O próprio texto acima toca num ponto valioso de educação financeira: a Tesla tem boa parte do seu valor pautada na expectativa de mercado e na imagem de seu CEO. Quando essa imagem se desgasta, a ação sente — foi o que se viu na forte queda dos papéis da Tesla ao longo de 2022. Para o investidor, fica a lição: empresas muito dependentes da figura de um único líder carregam um risco extra, chamado de “risco-chave” (key person risk). Não é necessariamente motivo para não investir, mas é um fator que precisa entrar na conta antes de colocar dinheiro.

Como avaliar esse tipo de risco

Antes de investir em uma empresa muito associada a um nome, vale perguntar: o negócio se sustenta sem essa pessoa?

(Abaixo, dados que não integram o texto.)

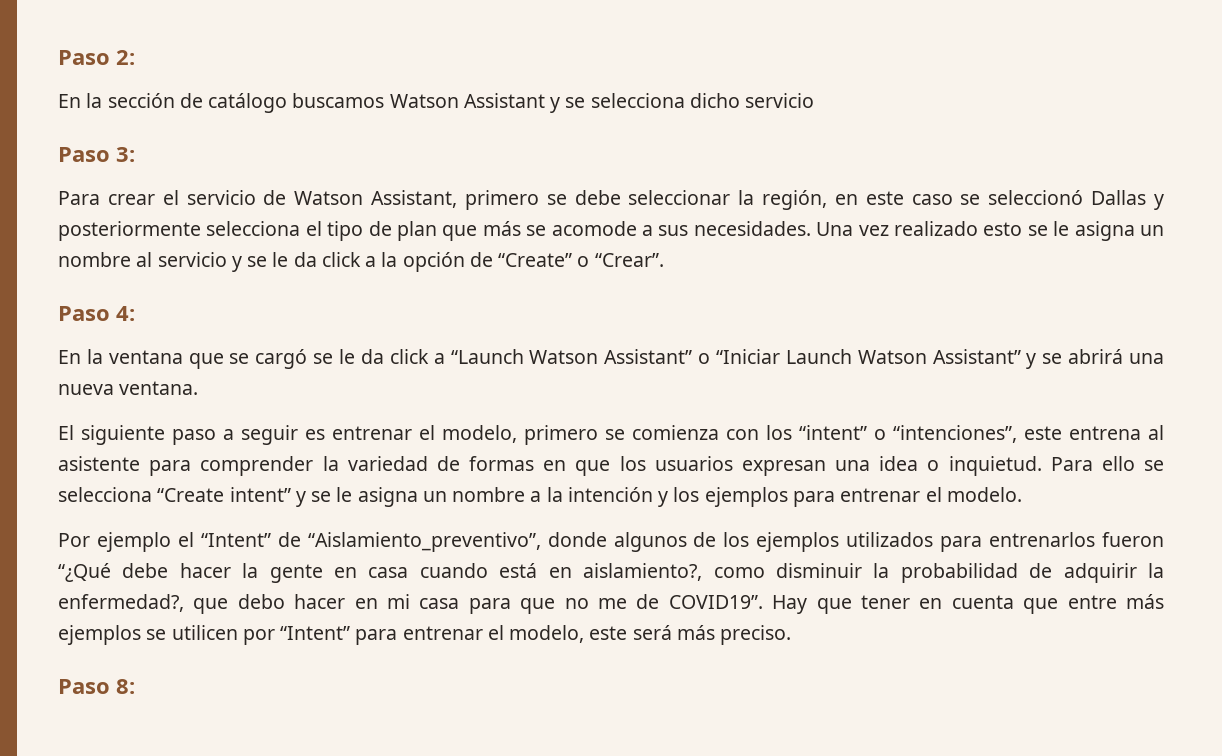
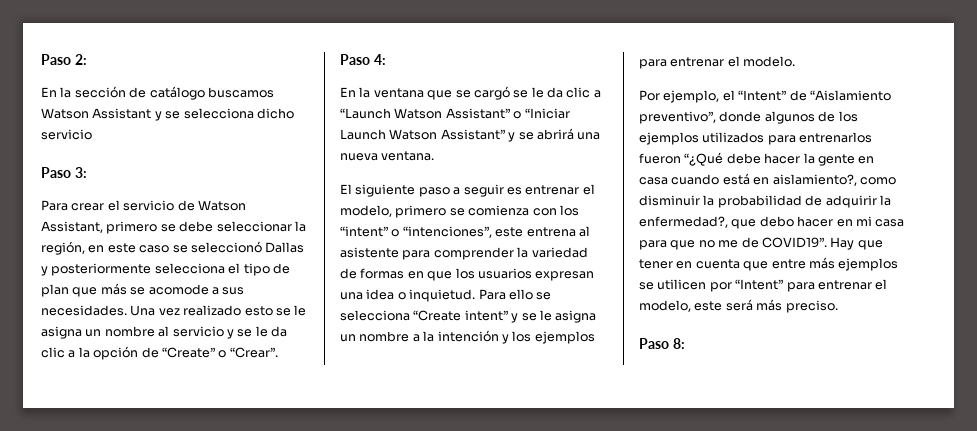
[321,252,361,267] click -> [41,347,65,358] clic
[389,349,429,364] click -> [566,87,591,98] clic
[96,532,171,552] ejemplo -> [663,90,720,103] ejemplo,
[307,532,541,552] “Aislamiento_preventivo”, -> [809,90,891,101] [639,111,716,124] “Aislamiento preventivo”,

A receita depende de produtos sólidos ou da narrativa do fundador? A governança da empresa é robusta? Empresas com gestão profissional e resultados consistentes tendem a resistir melhor a crises de imagem do que aquelas cujo valor é, na prática, uma aposta em uma personalidade. Para o pequeno investidor, a proteção continua sendo a mesma de sempre: diversificar, investir com horizonte de longo prazo e não confundir fama com fundamento.

Perguntas frequentes

O que é “risco-chave” em um investimento?

É o risco de uma empresa depender excessivamente de uma única pessoa — geralmente o fundador ou CEO. Problemas com essa figura podem afetar diretamente o valor do negócio.

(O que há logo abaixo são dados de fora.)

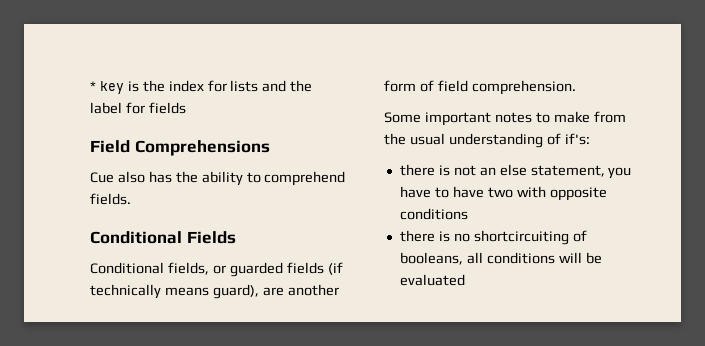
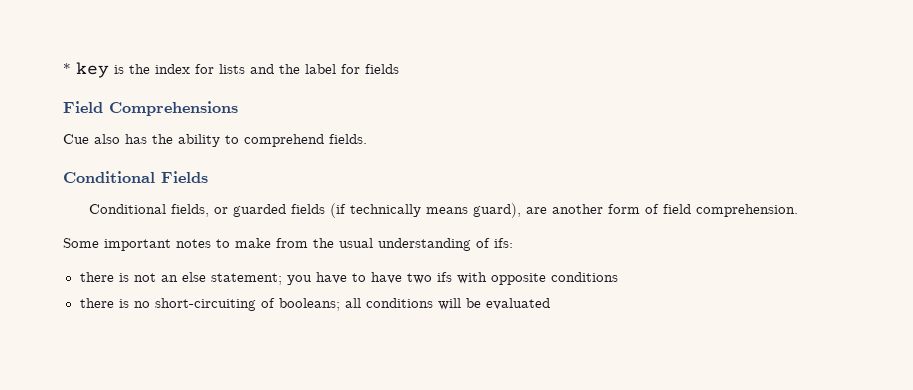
[564,133,590,145] if's: -> [494,238,513,248] ifs:
[530,165,605,177] statement, -> [210,273,282,285] statement;
(513, 192) none -> [436,272,452,282] ifs
[473,230,587,245] [399,252,463,265] shortcircuiting of booleans, -> [154,298,340,311] short-circuiting of booleans;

Por que a ação da Tesla caiu tanto em 2022?

Entre os fatores apontados estão o ambiente de mercado do período e o desgaste de imagem do CEO ligado às polêmicas da rede social, que pesou sobre a percepção dos investidores.

Como me proteger desse tipo de risco?

Diversificando a carteira, avaliando a solidez da empresa para além da figura do líder e mantendo foco no longo prazo, em vez de reagir a cada notícia.

Histórias de bastidores corporativos rendem manchete, mas para o investidor o aprendizado é técnico: avaliar risco-chave e diversificar é o que protege o patrimônio.